What about his disciples – both his first followers and us? Jesus invites us not to be scandalized by anyone. And he warns us that by living in this way, we will scandalize other people, those who draw dividends from an unjust world.

Admittedly, Jesus is asking a lot of us. He tells us to buck the system big time. We are not to become players in the world’s most popular game, where people become either victim or victimizer, the one who rejects or the one rejected. Or to put it differently, the world lives in fear. They fear their enemies. If they appear to have none, they manufacture some. The game must go on.

Jesus tells us not have enemies. If others see us as theirs, that’s their problem, but we are not to treat them as enemies, as opponents, as effective threats. We are not to be scandalized by them. We are not to play that game.

Thus we do not permit others to define who we are. We refuse to travel this way of fear.
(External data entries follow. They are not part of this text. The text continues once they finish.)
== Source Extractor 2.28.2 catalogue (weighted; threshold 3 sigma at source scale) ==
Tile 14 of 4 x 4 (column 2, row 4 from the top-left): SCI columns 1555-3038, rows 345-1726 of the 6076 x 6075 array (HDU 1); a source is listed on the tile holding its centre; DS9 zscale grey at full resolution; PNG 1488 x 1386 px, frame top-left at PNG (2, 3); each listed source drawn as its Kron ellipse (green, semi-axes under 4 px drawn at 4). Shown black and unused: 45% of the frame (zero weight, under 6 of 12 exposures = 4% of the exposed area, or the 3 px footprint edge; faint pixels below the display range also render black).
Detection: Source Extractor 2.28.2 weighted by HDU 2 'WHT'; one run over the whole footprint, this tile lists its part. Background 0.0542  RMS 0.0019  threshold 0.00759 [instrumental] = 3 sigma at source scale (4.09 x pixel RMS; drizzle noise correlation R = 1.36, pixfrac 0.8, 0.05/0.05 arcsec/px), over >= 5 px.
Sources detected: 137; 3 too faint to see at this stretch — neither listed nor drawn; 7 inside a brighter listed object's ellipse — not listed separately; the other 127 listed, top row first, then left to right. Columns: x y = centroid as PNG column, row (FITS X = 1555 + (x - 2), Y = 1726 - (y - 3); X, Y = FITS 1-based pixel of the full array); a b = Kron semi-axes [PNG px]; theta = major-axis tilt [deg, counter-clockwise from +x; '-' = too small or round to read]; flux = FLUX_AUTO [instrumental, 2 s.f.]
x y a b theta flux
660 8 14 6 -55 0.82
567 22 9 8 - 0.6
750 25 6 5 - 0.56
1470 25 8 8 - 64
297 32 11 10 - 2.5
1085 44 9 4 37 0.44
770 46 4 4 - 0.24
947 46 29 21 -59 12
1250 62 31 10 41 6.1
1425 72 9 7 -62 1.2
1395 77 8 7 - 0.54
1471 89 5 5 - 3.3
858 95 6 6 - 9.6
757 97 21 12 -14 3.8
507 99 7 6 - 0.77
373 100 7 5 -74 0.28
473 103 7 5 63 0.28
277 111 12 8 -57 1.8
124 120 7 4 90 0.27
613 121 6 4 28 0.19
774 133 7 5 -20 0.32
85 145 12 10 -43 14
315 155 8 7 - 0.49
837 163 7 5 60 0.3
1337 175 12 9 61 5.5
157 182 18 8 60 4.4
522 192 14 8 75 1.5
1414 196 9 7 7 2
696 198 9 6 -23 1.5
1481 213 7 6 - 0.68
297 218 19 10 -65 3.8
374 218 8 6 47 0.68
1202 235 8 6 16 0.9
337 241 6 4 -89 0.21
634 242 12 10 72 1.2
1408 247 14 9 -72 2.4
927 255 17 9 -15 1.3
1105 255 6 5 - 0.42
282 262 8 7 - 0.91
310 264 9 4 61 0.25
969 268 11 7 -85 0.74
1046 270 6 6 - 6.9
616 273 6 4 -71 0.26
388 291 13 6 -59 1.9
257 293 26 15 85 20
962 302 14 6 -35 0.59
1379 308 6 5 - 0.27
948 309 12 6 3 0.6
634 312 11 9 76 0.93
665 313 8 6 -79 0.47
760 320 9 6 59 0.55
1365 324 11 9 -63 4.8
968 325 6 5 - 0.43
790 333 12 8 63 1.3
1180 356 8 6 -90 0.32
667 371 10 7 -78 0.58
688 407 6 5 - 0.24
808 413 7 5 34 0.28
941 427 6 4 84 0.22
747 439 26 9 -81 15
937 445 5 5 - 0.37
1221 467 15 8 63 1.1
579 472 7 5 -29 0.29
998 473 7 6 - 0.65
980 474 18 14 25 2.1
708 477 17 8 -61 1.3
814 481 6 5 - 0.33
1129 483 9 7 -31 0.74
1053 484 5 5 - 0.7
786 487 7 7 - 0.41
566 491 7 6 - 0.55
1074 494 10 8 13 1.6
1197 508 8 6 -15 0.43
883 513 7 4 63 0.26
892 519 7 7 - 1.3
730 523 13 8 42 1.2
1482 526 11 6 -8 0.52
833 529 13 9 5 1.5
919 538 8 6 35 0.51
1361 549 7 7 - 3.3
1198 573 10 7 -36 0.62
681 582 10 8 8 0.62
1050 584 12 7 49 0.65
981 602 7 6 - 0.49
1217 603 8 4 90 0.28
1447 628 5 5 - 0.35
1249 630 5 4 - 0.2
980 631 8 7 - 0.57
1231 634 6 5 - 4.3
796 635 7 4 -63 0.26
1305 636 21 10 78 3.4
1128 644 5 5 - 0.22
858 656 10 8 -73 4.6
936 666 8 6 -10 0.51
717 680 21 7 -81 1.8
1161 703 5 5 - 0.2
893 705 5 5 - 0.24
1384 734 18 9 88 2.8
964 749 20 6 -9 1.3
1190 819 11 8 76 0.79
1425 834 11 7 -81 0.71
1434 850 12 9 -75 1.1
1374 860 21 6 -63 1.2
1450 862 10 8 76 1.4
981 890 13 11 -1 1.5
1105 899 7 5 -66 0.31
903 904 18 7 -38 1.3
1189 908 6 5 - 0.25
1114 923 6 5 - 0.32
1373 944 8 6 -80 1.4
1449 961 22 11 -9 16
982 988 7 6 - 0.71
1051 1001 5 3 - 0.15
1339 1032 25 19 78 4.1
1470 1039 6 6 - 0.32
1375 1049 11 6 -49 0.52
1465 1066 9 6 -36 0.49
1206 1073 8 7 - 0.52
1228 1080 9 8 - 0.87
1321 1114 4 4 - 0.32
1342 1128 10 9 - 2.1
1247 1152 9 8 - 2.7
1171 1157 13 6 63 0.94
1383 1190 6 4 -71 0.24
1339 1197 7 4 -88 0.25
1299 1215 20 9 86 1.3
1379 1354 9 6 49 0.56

Instead, we accept the identity that comes to us from God. We are his children; we are of infinite value; we are free from the scandal system. And whether or not they know it, this identity is available to everyone else as well.

Accepting this is not easy. We have to die to the old way, the old identity, governed as it is by scandal and fear and death. We make this escape by being baptized into Christ. We live a life loyal to our baptism as we die repeatedly to the world’s way, to our old identities, to the trap of scandal and fear. We live in a way oriented to God, the One who sees us as his children, who graces us with life. This is the way of the cross: dying to the world of death that we may live the abundant life for which we exist.

To some, this life, with its demands for forgiveness, sounds impossible. Others imagine it as unbearably weak. The truth is just the opposite.

Forgiveness contains the strength of God. Forgiveness means we refuse to be imprisoned in the scandals of this world. We refuse to be remade by the evil done to us. We reject the stifling identity a win-lose world would thrust upon us. We accept instead our identity that comes from God. Because we are God’s children, manifesting the divine image and likeness, we are free not to be scandalized. We are able to forgive others, that they too may be free.

None of this is easy. But it’s the only way out of the darkness. It’s the only way into the light that waits to welcome us all.

What we are here for, on this Sunday morning in June, is to renew our commitment not to be caught by the scandal system, not to allow the world to define us. We are here to renew our discipleship.

It’s all quite subversive, of course. Today we celebrate how victimization and force do not have a future, that death doesn’t reign here any more. We rejoice, today and always, that we are beloved daughters and sons of the God of life, children of the resurrection.